How are filesystems billed?#
Persistent storage is billed per GB used per month, in increments of 1 hour.
For example, based on the price of $0.20 per GB used per month:
- If you use 1,000 GB of your filesystem capacity for an entire month (30 days, or 720 hours), you’ll be billed $200.00.
- If you use 1,000 GB of your filesystem capacity for a single day (24 hours), you’ll be billed $6.67.
Note
The actual price of persistent storage will be displayed when you create your filesystem.
Can filesystems be accessed without an instance?#
Persistent storage filesystems can't be accessed unless attached to an instance at the time the instance is launched.
For this reason, it's recommended that you keep a local copy of the files
you have saved in your persistent storage filesystems. This can be done
using rsync
.
Note
Filesystems can't be attached to running instances and can't be mounted remotely, for example, using NFS.
Moreover, filesystems can only be attached to instances in the same region. For example, a filesystem created in the us-west-1 (California, USA) region can only be attached to instances in the us-west-1 region.
Filesystems can't be transferred from one region to another. However,
you can copy data between filesystems using tools such as rsync
.
Lambda GPU Cloud currently doesn't offer block or object storage.
Can I set a limit (quota) on my filesystem usage?#
Currently, you can't set a limit (quota) on your persistent storage filesystem usage.
You can see the usage of a persistent storage filesystem from within an
instance by running df -h -BG
. This command will produce output similar to:
Filesystem 1G-blocks Used Available Use% Mounted on
udev 99G 0G 99G 0% /dev
tmpfs 20G 1G 20G 1% /run
/dev/vda1 1357G 23G 1335G 2% /
tmpfs 99G 0G 99G 0% /dev/shm
tmpfs 1G 0G 1G 0% /run/lock
tmpfs 99G 0G 99G 0% /sys/fs/cgroup
persistent-storage 8589934592G 0G 8589934592G 0% /home/ubuntu/persistent-storage
/dev/vda15 1G 1G 1G 6% /boot/efi
/dev/loop0 1G 1G 0G 100% /snap/core20/1822
/dev/loop1 1G 1G 0G 100% /snap/lxd/24061
/dev/loop2 1G 1G 0G 100% /snap/snapd/18357
tmpfs 20G 0G 20G 0% /run/user/1000
In the example output, above:
- The name of the filesystem is
persistent-storage
. - The size of the filesystem is
8589934592G
(8 exabytes). - The available capacity of the filesystem is
8589934592G
. - The used percentage of the filesystem is
0%
. - The filesystem is mounted on
/home/ubuntu/persistent-storage
.
Note
You can also use the Cloud API's /file-systems
endpoint to find out your
filesystem usage.
Preserving the state of your system#
For saving the state of your system, including:
- Packages installed system-wide using
apt-get
- Python packages installed using
pip
- conda environments
We recommend creating containers using Docker or other software for creating containers.
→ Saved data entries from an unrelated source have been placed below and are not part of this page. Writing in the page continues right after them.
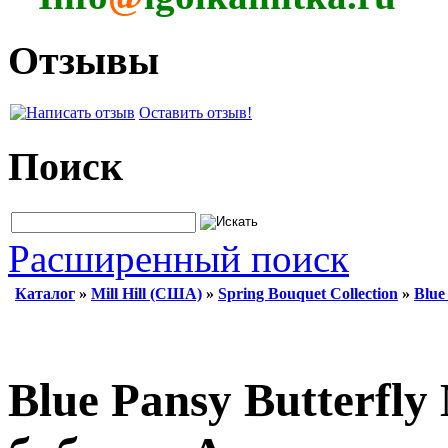
Отзывы
Оставить отзыв!
Поиск
Расширенный поиск
Каталог
»
Mill Hill (США)
»
Spring Bouquet Collection
»
Blue
Blue Pansy Butterfly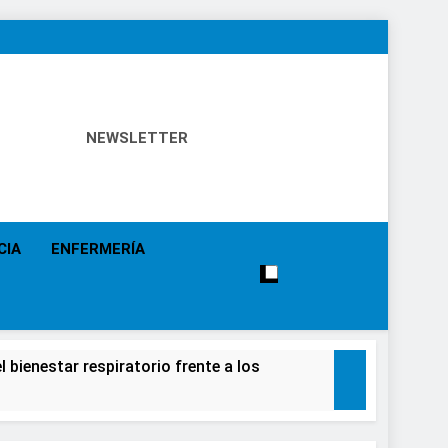
NEWSLETTER
 Política Sanitaria, Industria Farmacéutica, Atención
alistas, Farmacia, Etc…
CIA
ENFERMERÍA
 bienestar respiratorio frente a los
alecimiento de la salud de la población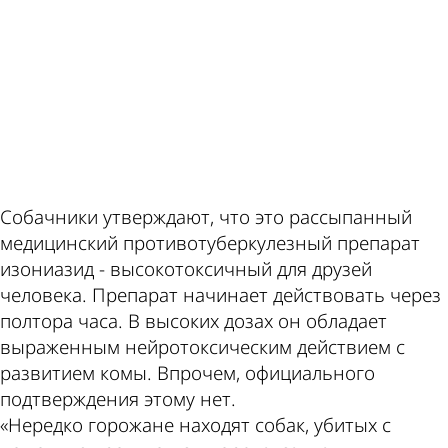
ad
Собачники утверждают, что это рассыпанный
медицинский противотуберкулезный препарат
изониазид - высокотоксичный для друзей
человека. Препарат начинает действовать через
полтора часа. В высоких дозах он обладает
выраженным нейротоксическим действием с
развитием комы. Впрочем, официального
подтверждения этому нет.
«Нередко горожане находят собак, убитых с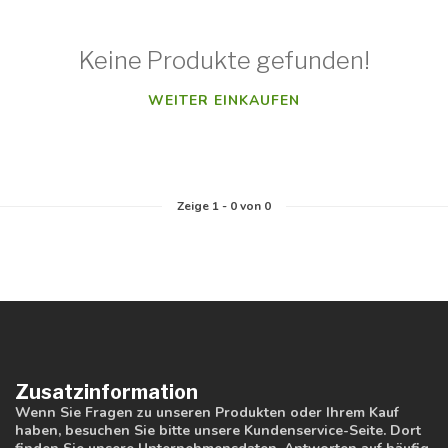
Keine Produkte gefunden!
WEITER EINKAUFEN
Zeige
1
-
0
von 0
Zusatzinformation
Wenn Sie Fragen zu unseren Produkten oder Ihrem Kauf
haben, besuchen Sie bitte unsere Kundenservice-Seite. Dort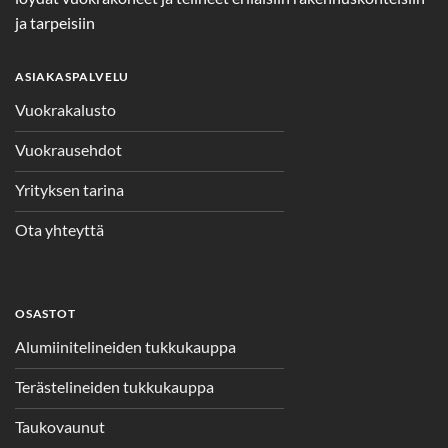
ja tarpeisiin
ASIAKASPALVELU
Vuokrakalusto
Vuokrausehdot
Yrityksen tarina
Ota yhteyttä
OSASTOT
Alumiinitelineiden tukkukauppa
Terästelineiden tukkukauppa
Taukovaunut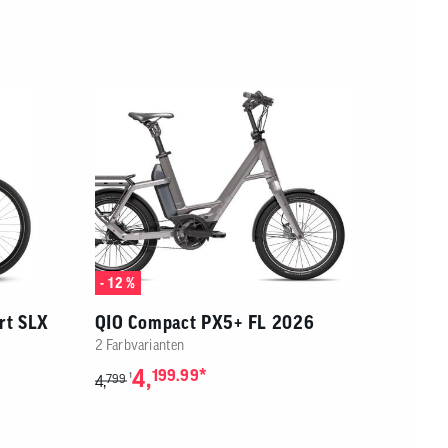
- 12 %
rt SLX
QIO Compact PX5+ FL 2026
2 Farbvarianten
4,
*
199.99
1
4,
799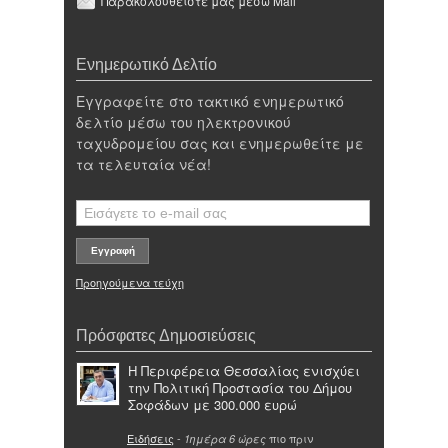
Παρακολουθείστε μας μέσω Mail
Ενημερωτικό Δελτίο
Εγγραφείτε στο τακτικό ενημερωτικό
δελτίο μέσω του ηλεκτρονικού
ταχυδρομείου σας και ενημερωθείτε με
τα τελευταία νέα!
Προηγούμενα τεύχη
Πρόσφατες Δημοσιεύσεις
Η Περιφέρεια Θεσσαλίας ενισχύει
την Πολιτική Προστασία του Δήμου
Σοφάδων με 300.000 ευρώ
Ειδήσεις
-
πιο πριν
1ημέρα 6 ώρες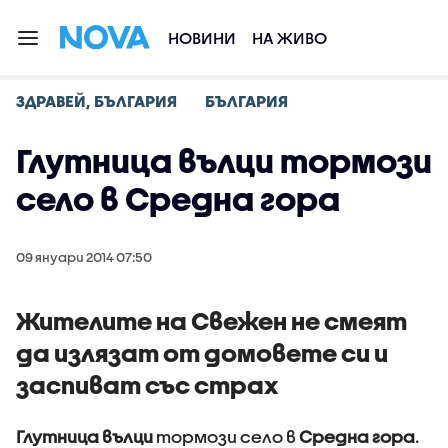
НОВИНИ
НА ЖИВО
ЗДРАВЕЙ, БЪЛГАРИЯ
БЪЛГАРИЯ
Глутница вълци тормози
село в Средна гора
09 януари 2014 07:50
Жителите на Свежен не смеят
да излязат от домовете си и
заспиват със страх
Глутница вълци
тормози село в
Средна гора
.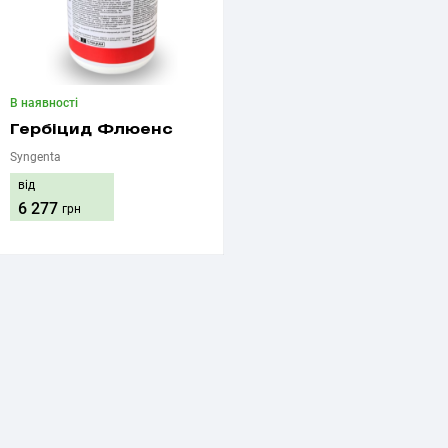
В наявності
Гербіцид Флюенс
Syngenta
від
6 277
грн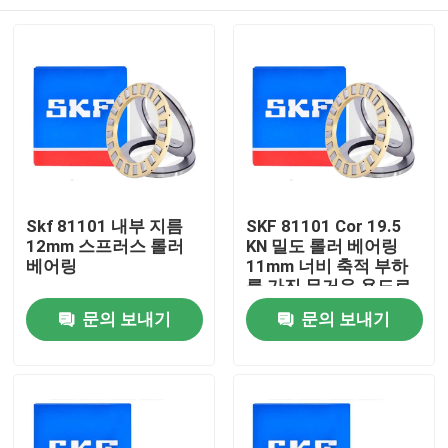
Skf 81101 내부 지름
SKF 81101 Cor 19.5
12mm 스프러스 롤러
KN 밀도 롤러 베어링
베어링
11mm 너비 축적 부하
를 가진 무거운 용도로
사용되는
집
문의 보내기
문의 보내기
제품
우리 에 관한 것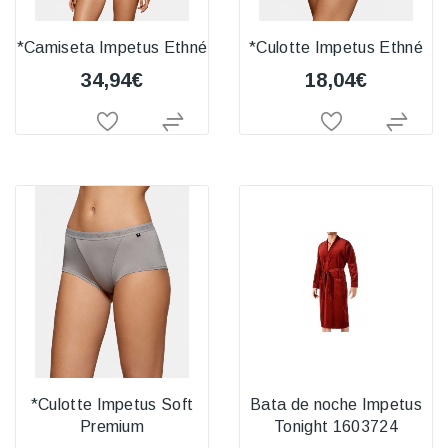
*Camiseta Impetus Ethné
*Culotte Impetus Ethné
34,94€
18,04€
*Culotte Impetus Soft
Bata de noche Impetus
Premium
Tonight 1603724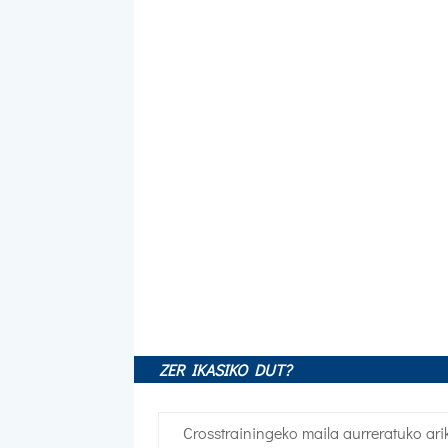
ZER IKASIKO DUT?
Crosstrainingeko maila aurreratuko ari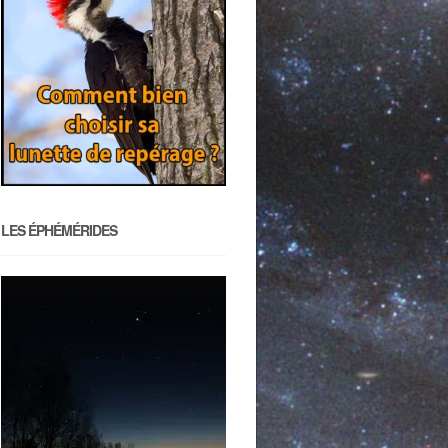
LES ÉPHÉMÉRIDES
You can also create a script that runs the commands needed to re-create your system state. For example:
Run the script each time you start an instance.
If you only need to preserve Python packages and not packages installed system-wide, you can create a Python virtual environment.
You can also create a conda environment.
Tip
For the highest performance when training, we recommend copying your dataset, containers, and virtual environments from persistent storage to your home directory. This can take some time but greatly increases the speed of training.